El siguiente paso llegó cuando se hicieron análisis químicos de las defecaciones.
“Esto es caca de gaviota”, anunció sin dudarlo la científica que dirigió las investigaciones, mostrando un isótopo recubierto de mierda de gaviota.
Desde ese momento, en la aldea de pescadores creció la idea de que una gaviota gigante, gigantísima, habitaba en los alrededores, aunque nunca nadie la había visto.
Pensaron, además, que debía de ser invisible, porque el único rastro que había de ella eran aquellas cacas del tamaño de cinco balones de baloncesto.
Hubo expediciones científicas y militares que se dedicaron a buscar aquella gaviota gigante que podía cagar como cuarenta gaviotas normales.
Buscaron y buscaron durante semanas, pero no encontraron ni rastro.
Mientras, en la aldea, construyeron un aparcamiento fuera, en la entrada, de modo que la calle de los Melancólicos fuese solo un lugar de paso a pie hacia el faro.
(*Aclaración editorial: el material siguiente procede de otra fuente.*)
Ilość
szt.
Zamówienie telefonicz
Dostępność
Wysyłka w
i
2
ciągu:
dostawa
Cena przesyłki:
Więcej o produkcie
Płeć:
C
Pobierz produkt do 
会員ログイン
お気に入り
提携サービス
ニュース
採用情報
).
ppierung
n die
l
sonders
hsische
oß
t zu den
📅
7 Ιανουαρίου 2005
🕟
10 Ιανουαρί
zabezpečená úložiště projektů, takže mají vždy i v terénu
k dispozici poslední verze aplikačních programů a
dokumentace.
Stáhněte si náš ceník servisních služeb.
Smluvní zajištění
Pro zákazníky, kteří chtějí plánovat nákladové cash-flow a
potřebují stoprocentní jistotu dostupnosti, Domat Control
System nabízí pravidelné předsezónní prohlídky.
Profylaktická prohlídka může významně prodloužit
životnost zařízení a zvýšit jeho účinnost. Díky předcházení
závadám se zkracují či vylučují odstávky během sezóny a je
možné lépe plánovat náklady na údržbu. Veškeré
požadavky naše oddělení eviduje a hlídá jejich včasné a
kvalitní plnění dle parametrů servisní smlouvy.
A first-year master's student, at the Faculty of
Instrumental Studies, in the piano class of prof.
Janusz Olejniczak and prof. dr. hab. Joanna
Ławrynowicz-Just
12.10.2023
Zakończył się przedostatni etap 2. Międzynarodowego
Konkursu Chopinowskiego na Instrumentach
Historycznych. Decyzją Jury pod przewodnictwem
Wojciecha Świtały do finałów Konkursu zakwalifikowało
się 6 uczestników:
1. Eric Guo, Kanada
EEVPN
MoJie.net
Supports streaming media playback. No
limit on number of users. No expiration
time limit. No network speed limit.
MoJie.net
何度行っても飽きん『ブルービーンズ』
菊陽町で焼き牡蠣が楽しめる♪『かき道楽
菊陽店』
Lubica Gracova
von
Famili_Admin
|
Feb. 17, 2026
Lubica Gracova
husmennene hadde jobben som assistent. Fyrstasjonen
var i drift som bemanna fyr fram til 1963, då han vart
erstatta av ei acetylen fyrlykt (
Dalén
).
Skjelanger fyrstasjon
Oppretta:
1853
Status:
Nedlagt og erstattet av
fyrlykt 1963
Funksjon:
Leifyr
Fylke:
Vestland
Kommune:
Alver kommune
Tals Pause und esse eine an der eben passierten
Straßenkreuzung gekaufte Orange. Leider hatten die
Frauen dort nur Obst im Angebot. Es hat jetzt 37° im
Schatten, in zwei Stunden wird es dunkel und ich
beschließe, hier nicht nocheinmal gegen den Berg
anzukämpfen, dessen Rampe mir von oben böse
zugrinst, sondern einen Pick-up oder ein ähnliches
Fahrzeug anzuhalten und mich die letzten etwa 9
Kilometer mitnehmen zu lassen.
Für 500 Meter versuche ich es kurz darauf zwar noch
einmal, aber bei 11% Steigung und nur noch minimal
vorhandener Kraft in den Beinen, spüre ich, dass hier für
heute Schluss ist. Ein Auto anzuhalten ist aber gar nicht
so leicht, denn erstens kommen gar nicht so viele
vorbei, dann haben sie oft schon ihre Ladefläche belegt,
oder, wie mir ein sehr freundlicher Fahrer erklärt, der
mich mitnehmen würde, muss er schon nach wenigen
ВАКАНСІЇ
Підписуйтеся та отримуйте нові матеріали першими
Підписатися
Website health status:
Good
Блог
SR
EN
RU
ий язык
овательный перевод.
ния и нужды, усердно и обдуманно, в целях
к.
Y en aquel aparcamiento solo cayeron desde entonces las cacas habituales, de gaviota normal y corriente, pero nunca más cacas gigantes.
Por tanto, cualquier lector se preguntará: ¿Y cuál era el misterio de las cacas gigantes? ¿Existía realmente una gaviota gigante que cagaba a lo gigante?
La respuesta es no.
Las gaviotas son mucho más listas de lo que parecen, así que simplemente se pusieron de acuerdo para en vez de cagar cada una por su cuenta, hacerlo sincronizadamente en grupo de 30 sobre un mismo objetivo.
De ese modo, las cacas de 30 gaviotas apuntado a un mismo auto producían una mierda gigante.
Así, consiguieron que la calle de los Melancólicos estuviese dejase de estar siempre atiborrada de coches y volviese a ser para ellas.
¿Y lo de seguir cagando encima de los coches en el nuevo aparcamiento?
Bueno, resulta que ese es el mayor placer de esas aves al que jamás van a renunciar.